**What needs to be done**
Please restate the data that follows, leaving every word in place.

**Data to examine**
______
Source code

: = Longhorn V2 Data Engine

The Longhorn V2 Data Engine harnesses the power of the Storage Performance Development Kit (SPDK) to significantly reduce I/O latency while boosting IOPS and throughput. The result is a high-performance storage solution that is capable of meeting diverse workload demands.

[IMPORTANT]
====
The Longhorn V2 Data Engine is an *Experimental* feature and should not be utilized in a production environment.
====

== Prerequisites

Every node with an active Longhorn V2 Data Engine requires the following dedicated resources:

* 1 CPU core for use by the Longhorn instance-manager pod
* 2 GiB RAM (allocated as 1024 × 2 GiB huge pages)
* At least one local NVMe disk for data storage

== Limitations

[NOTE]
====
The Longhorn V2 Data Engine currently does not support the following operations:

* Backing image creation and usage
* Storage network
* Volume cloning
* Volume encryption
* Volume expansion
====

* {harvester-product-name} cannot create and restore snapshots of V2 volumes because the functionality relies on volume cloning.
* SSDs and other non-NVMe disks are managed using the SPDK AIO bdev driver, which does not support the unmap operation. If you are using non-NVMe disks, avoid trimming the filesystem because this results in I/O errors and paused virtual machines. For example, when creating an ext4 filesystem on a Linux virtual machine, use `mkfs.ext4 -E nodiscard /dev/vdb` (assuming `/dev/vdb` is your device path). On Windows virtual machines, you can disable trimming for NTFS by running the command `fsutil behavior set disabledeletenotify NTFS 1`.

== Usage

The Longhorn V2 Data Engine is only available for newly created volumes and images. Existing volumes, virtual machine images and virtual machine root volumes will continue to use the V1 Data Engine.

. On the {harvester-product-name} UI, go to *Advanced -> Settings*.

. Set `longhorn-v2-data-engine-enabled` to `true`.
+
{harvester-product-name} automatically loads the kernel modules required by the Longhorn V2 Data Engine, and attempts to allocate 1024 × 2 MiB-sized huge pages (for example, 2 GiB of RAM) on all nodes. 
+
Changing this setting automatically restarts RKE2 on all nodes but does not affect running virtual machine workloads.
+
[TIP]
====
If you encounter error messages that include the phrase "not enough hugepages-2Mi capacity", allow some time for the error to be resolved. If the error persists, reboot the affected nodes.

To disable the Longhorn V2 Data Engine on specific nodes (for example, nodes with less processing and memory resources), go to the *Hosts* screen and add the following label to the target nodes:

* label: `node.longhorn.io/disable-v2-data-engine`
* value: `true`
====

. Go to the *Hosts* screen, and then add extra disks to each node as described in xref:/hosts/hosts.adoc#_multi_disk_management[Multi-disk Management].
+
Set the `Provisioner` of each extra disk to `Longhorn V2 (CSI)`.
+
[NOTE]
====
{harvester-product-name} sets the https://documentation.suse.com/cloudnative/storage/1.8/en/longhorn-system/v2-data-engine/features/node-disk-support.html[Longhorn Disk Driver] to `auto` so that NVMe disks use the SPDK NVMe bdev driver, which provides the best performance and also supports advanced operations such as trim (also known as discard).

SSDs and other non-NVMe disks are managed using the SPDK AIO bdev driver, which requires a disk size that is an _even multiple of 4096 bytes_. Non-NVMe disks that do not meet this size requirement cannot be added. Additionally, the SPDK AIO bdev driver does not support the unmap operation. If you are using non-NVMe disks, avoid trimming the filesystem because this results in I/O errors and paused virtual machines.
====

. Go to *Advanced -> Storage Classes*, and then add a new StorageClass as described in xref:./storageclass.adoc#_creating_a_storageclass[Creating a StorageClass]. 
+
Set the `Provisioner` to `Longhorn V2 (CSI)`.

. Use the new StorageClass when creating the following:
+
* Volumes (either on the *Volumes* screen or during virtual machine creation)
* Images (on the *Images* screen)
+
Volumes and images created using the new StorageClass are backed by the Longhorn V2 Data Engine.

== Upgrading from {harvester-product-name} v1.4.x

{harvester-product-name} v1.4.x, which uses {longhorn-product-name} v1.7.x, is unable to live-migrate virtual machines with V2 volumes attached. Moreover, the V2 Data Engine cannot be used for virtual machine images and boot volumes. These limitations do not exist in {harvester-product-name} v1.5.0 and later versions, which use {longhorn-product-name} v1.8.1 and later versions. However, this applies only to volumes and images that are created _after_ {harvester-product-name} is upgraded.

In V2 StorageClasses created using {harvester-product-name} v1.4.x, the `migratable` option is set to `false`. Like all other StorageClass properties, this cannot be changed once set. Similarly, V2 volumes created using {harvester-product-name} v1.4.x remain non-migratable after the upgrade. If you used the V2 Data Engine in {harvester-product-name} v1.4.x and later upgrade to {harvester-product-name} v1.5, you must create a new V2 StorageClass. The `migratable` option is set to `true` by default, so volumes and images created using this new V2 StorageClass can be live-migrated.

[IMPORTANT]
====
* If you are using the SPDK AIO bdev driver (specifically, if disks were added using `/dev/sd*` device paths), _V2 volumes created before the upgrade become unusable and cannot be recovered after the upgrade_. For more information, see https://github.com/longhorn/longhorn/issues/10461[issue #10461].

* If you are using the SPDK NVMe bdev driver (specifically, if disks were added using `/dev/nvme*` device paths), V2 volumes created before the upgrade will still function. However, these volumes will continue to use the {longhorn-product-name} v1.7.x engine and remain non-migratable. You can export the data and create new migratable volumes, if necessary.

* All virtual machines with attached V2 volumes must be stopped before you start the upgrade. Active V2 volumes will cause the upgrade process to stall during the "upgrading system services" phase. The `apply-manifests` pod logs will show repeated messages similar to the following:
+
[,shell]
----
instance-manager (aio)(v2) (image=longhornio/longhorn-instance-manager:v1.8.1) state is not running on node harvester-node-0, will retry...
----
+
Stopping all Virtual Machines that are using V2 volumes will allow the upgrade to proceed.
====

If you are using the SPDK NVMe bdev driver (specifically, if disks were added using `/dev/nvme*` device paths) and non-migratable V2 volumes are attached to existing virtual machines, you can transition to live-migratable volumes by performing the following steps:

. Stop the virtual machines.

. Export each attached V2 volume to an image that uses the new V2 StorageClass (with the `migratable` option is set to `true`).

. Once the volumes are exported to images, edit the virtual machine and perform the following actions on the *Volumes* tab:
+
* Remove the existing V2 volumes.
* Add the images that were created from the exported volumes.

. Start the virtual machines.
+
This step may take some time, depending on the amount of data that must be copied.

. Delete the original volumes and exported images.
______
**Answer below**
Source code

: = Longhorn V2 Data Engine

The Longhorn V2 Data Engine harnesses the power of the Storage Performance Development Kit (SPDK) to significantly reduce I/O latency while boosting IOPS and throughput. The result is a high-performance storage solution that is capable of meeting diverse workload demands.

[IMPORTANT]
====
The Longhorn V2 Data Engine is an *Experimental* feature and should not be utilized in a production environment.
====

== Prerequisites

Every node with an active Longhorn V2 Data Engine requires the following dedicated resources:

* 1 CPU core for use by the Longhorn instance-manager pod
* 2 GiB RAM (allocated as 1024 × 2 GiB huge pages)
* At least one local NVMe disk for data storage

== Limitations

[NOTE]
====
The Longhorn V2 Data Engine currently does not support the following operations:

* Backing image creation and usage
* Storage network
* Volume cloning
* Volume encryption
* Volume expansion
====

* {harvester-product-name} cannot create and restore snapshots of V2 volumes because the functionality relies on volume cloning.
* SSDs and other non-NVMe disks are managed using the SPDK AIO bdev driver, which does not support the unmap operation. If you are using non-NVMe disks, avoid trimming the filesystem because this results in I/O errors and paused virtual machines. For example, when creating an ext4 filesystem on a Linux virtual machine, use `mkfs.ext4 -E nodiscard /dev/vdb` (assuming `/dev/vdb` is your device path). On Windows virtual machines, you can disable trimming for NTFS by running the command `fsutil behavior set disabledeletenotify NTFS 1`.

== Usage

The Longhorn V2 Data Engine is only available for newly created volumes and images. Existing volumes, virtual machine images and virtual machine root volumes will continue to use the V1 Data Engine.

. On the {harvester-product-name} UI, go to *Advanced -> Settings*.

. Set `longhorn-v2-data-engine-enabled` to `true`.
+
{harvester-product-name} automatically loads the kernel modules required by the Longhorn V2 Data Engine, and attempts to allocate 1024 × 2 MiB-sized huge pages (for example, 2 GiB of RAM) on all nodes. 
+
Changing this setting automatically restarts RKE2 on all nodes but does not affect running virtual machine workloads.
+
[TIP]
====
If you encounter error messages that include the phrase "not enough hugepages-2Mi capacity", allow some time for the error to be resolved. If the error persists, reboot the affected nodes.

To disable the Longhorn V2 Data Engine on specific nodes (for example, nodes with less processing and memory resources), go to the *Hosts* screen and add the following label to the target nodes:

* label: `node.longhorn.io/disable-v2-data-engine`
* value: `true`
====

. Go to the *Hosts* screen, and then add extra disks to each node as described in xref:/hosts/hosts.adoc#_multi_disk_management[Multi-disk Management].
+
Set the `Provisioner` of each extra disk to `Longhorn V2 (CSI)`.
+
[NOTE]
====
{harvester-product-name} sets the https://documentation.suse.com/cloudnative/storage/1.8/en/longhorn-system/v2-data-engine/features/node-disk-support.html[Longhorn Disk Driver] to `auto` so that NVMe disks use the SPDK NVMe bdev driver, which provides the best performance and also supports advanced operations such as trim (also known as discard).

SSDs and other non-NVMe disks are managed using the SPDK AIO bdev driver, which requires a disk size that is an _even multiple of 4096 bytes_. Non-NVMe disks that do not meet this size requirement cannot be added. Additionally, the SPDK AIO bdev driver does not support the unmap operation. If you are using non-NVMe disks, avoid trimming the filesystem because this results in I/O errors and paused virtual machines.
====

. Go to *Advanced -> Storage Classes*, and then add a new StorageClass as described in xref:./storageclass.adoc#_creating_a_storageclass[Creating a StorageClass]. 
+
Set the `Provisioner` to `Longhorn V2 (CSI)`.

. Use the new StorageClass when creating the following:
+
* Volumes (either on the *Volumes* screen or during virtual machine creation)
* Images (on the *Images* screen)
+
Volumes and images created using the new StorageClass are backed by the Longhorn V2 Data Engine.

== Upgrading from {harvester-product-name} v1.4.x

{harvester-product-name} v1.4.x, which uses {longhorn-product-name} v1.7.x, is unable to live-migrate virtual machines with V2 volumes attached. Moreover, the V2 Data Engine cannot be used for virtual machine images and boot volumes. These limitations do not exist in {harvester-product-name} v1.5.0 and later versions, which use {longhorn-product-name} v1.8.1 and later versions. However, this applies only to volumes and images that are created _after_ {harvester-product-name} is upgraded.

In V2 StorageClasses created using {harvester-product-name} v1.4.x, the `migratable` option is set to `false`. Like all other StorageClass properties, this cannot be changed once set. Similarly, V2 volumes created using {harvester-product-name} v1.4.x remain non-migratable after the upgrade. If you used the V2 Data Engine in {harvester-product-name} v1.4.x and later upgrade to {harvester-product-name} v1.5, you must create a new V2 StorageClass. The `migratable` option is set to `true` by default, so volumes and images created using this new V2 StorageClass can be live-migrated.

[IMPORTANT]
====
* If you are using the SPDK AIO bdev driver (specifically, if disks were added using `/dev/sd*` device paths), _V2 volumes created before the upgrade become unusable and cannot be recovered after the upgrade_. For more information, see https://github.com/longhorn/longhorn/issues/10461[issue #10461].

* If you are using the SPDK NVMe bdev driver (specifically, if disks were added using `/dev/nvme*` device paths), V2 volumes created before the upgrade will still function. However, these volumes will continue to use the {longhorn-product-name} v1.7.x engine and remain non-migratable. You can export the data and create new migratable volumes, if necessary.

* All virtual machines with attached V2 volumes must be stopped before you start the upgrade. Active V2 volumes will cause the upgrade process to stall during the "upgrading system services" phase. The `apply-manifests` pod logs will show repeated messages similar to the following:
+
[,shell]
----
instance-manager (aio)(v2) (image=longhornio/longhorn-instance-manager:v1.8.1) state is not running on node harvester-node-0, will retry...
----
+
Stopping all Virtual Machines that are using V2 volumes will allow the upgrade to proceed.
====

If you are using the SPDK NVMe bdev driver (specifically, if disks were added using `/dev/nvme*` device paths) and non-migratable V2 volumes are attached to existing virtual machines, you can transition to live-migratable volumes by performing the following steps:

. Stop the virtual machines.

. Export each attached V2 volume to an image that uses the new V2 StorageClass (with the `migratable` option is set to `true`).

. Once the volumes are exported to images, edit the virtual machine and perform the following actions on the *Volumes* tab:
+
* Remove the existing V2 volumes.
* Add the images that were created from the exported volumes.

. Start the virtual machines.
+
This step may take some time, depending on the amount of data that must be copied.

. Delete the original volumes and exported images.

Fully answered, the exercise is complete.